Yandarbiyev was killed when a bomb blew up his car in Doha on Feb. 13. Two Russian agents are on trial in Doha for his murder and face the death penalty if convicted.
The segment was broadcast in Siberia, yet withdrawn, reportedly at the request of the security services before Namedni was broadcast in Moscow.
Parfyonov gave a copy of the order he received to drop the interview to the newspaper Kommersant. Kommersant also received a transcript of the interview in which Yandarbiyev describes looking one of the accused Russians in the eye in court and says her husband wanted to die fighting in Chechnya. Their son, Daud, 13, was injured in the blast.
Moscow has repeatedly voiced its fury at Doha and is engaged in intense diplomatic efforts to free its agents.
A statement on NTV's Web site said Parfyonov was sacked because he had broken his contract of employment which obliged him "to support the politics of the company's leadership."

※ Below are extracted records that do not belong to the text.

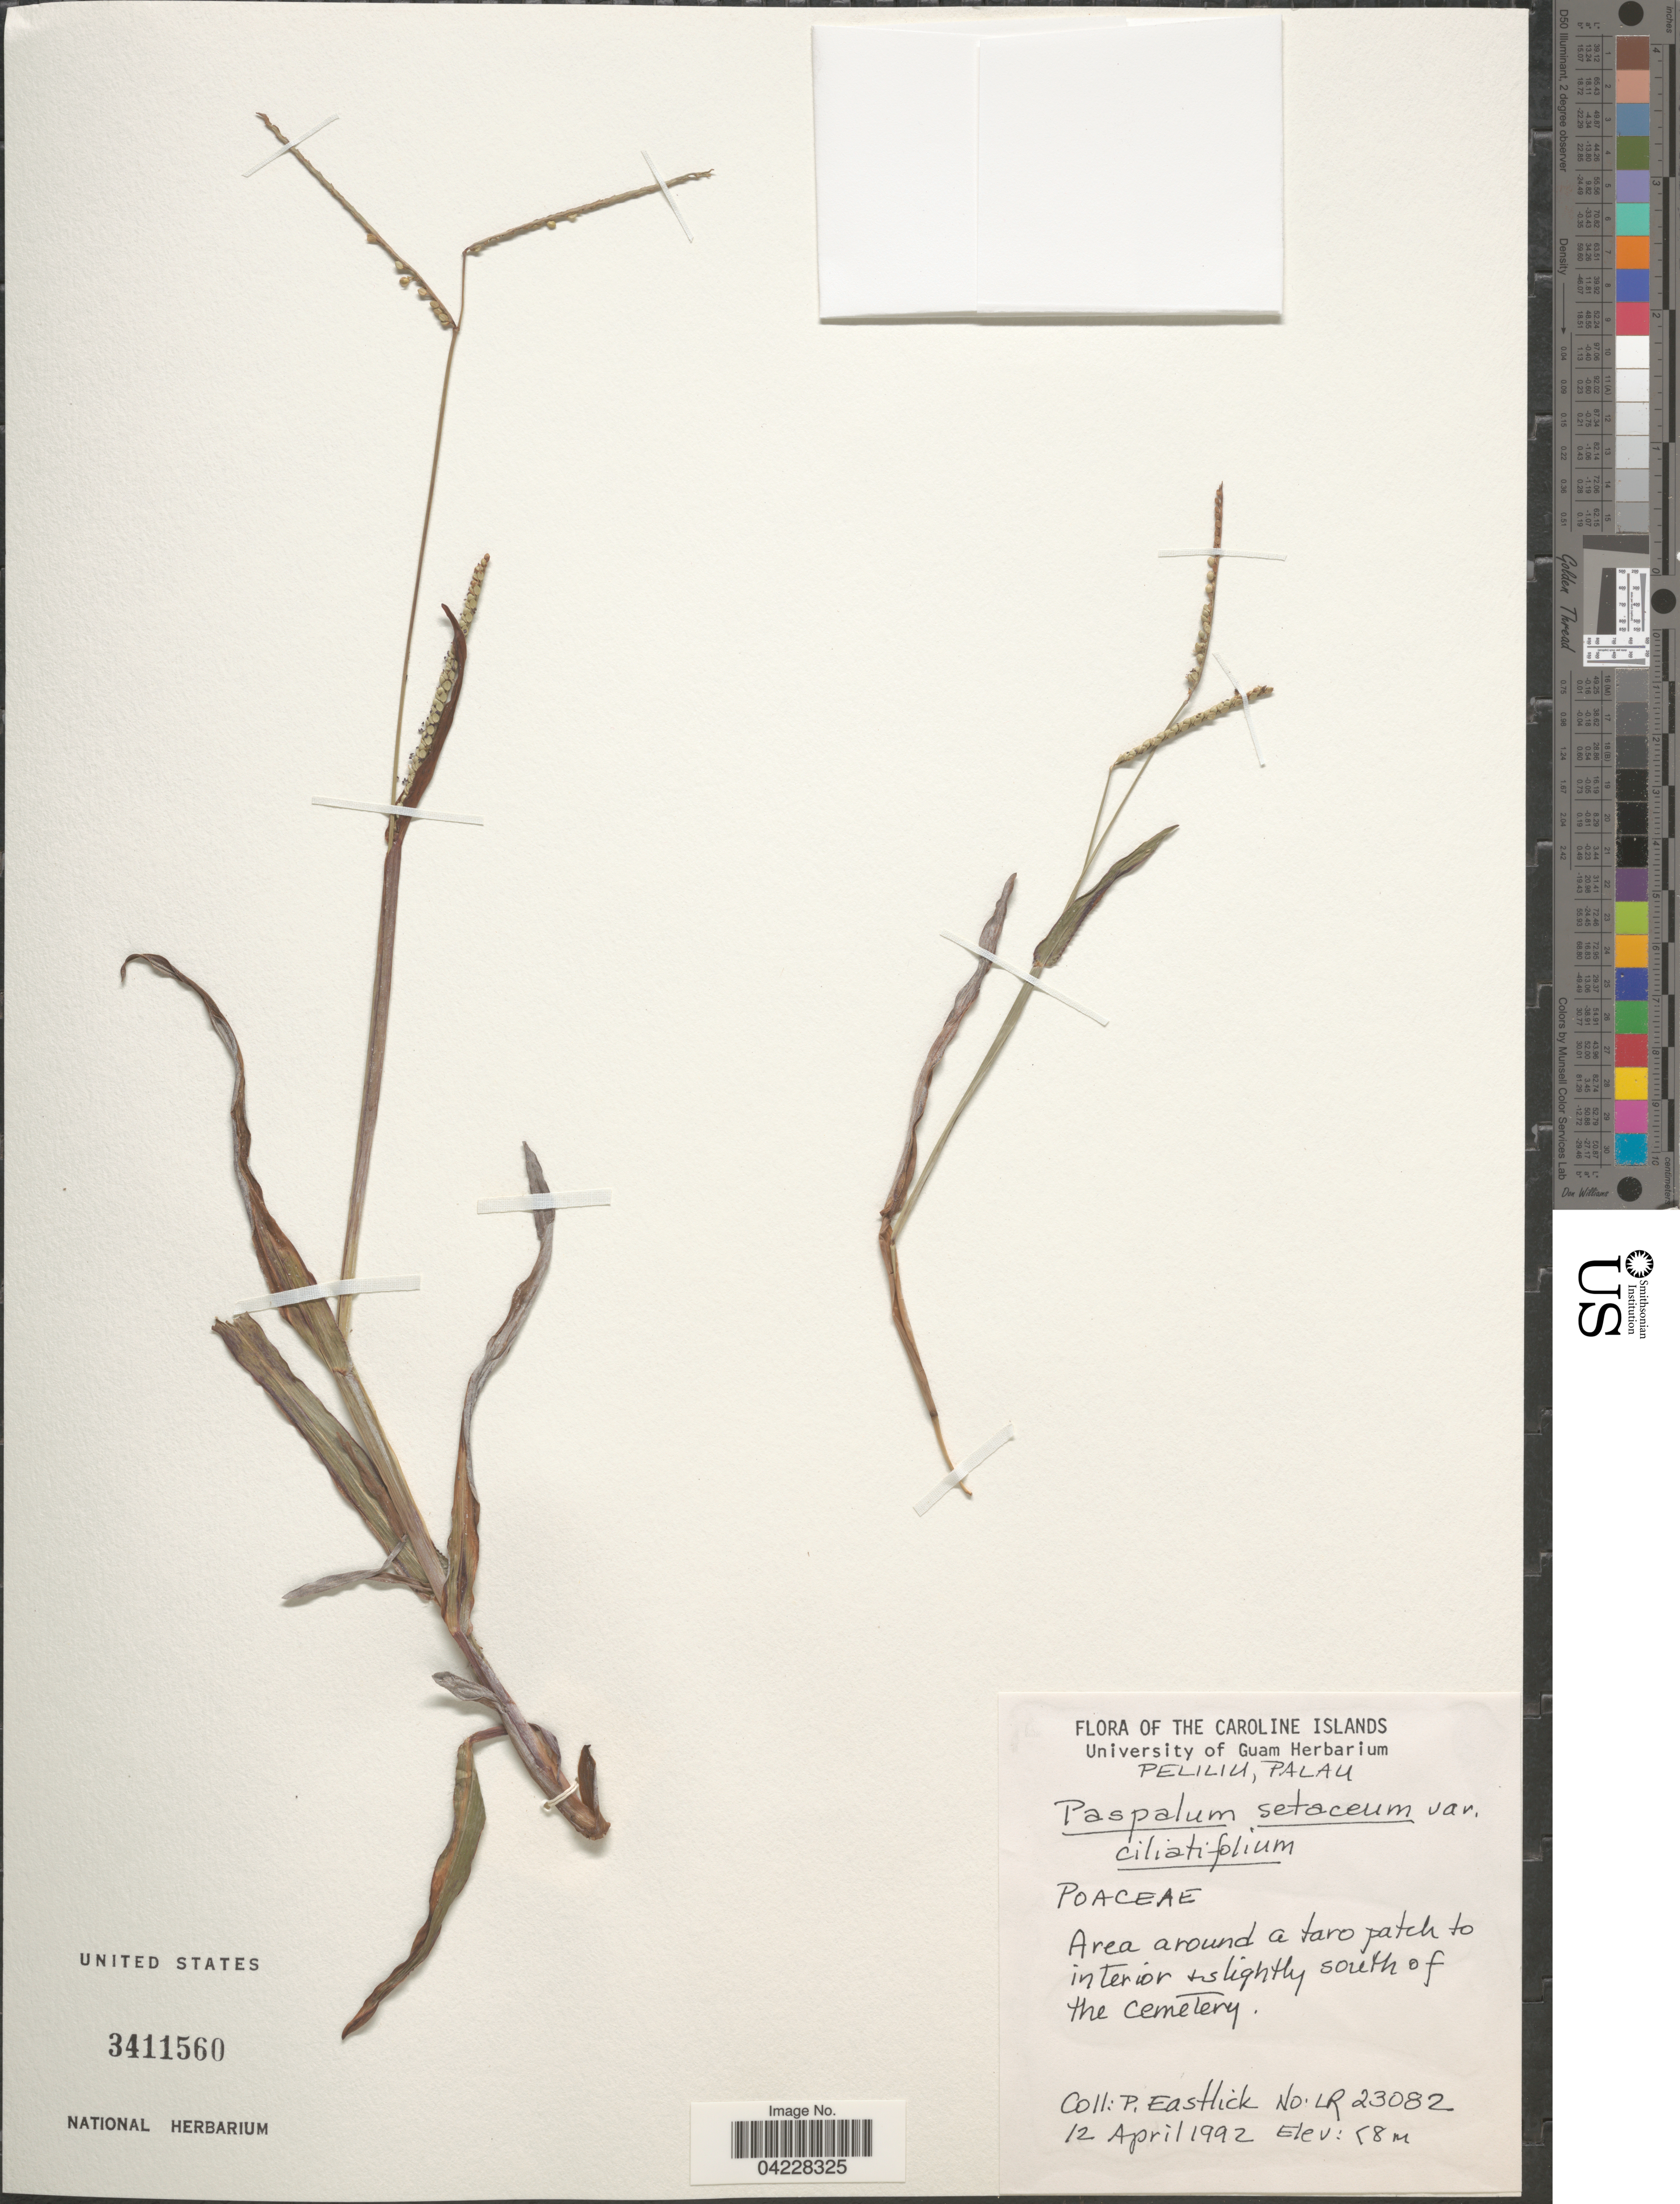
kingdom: Plantae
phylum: Tracheophyta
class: Liliopsida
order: Poales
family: Poaceae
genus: Paspalum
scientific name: Paspalum setaceum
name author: Michx.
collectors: P. Eastlick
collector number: LR23082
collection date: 1992-04-12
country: Palau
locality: The Caroline Islands. Peliliu, Palau. Area around a taro patch to interior + slightly south of the cemetery.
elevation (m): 8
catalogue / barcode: US 3411560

Nikolai Senkevich, NTV's director, said Parfyonov was "one of the most talented journalists in Russia," but this was not the first incident of disobedience. Parfyonov, told Ekho Moskvi radio he had officially been fired to "cut costs," despite repeated NTV statements that he had violated his contract by revealing internal secrets.
He said NTV managers persuaded him to hold the exclusive interview up for a week, but foreign media began asking if they could have a copy of the tape and when it would be broadcast.
"I can't be guided by motives other than distributing information. If we have an exclusive and I am ordered not to put it on air, but also protect those who prevent this ... you have to understand my position."
Asked how he had continued working amid NTV's restrictive conditions, he said: "Maybe it was impossible, but sometimes you sit in an airless room and just resist. Or you sit in the gate at the airport, hoping that soon you will take off."
Namedi was the last remaining sign of NTV's former life as the Kremlin's key critic, particularly over the decade-long Chechen war.
The channel was bought by the state gas giant Gazprom in 2001 and has since begun, like all other channels, to toe the Kremlin line.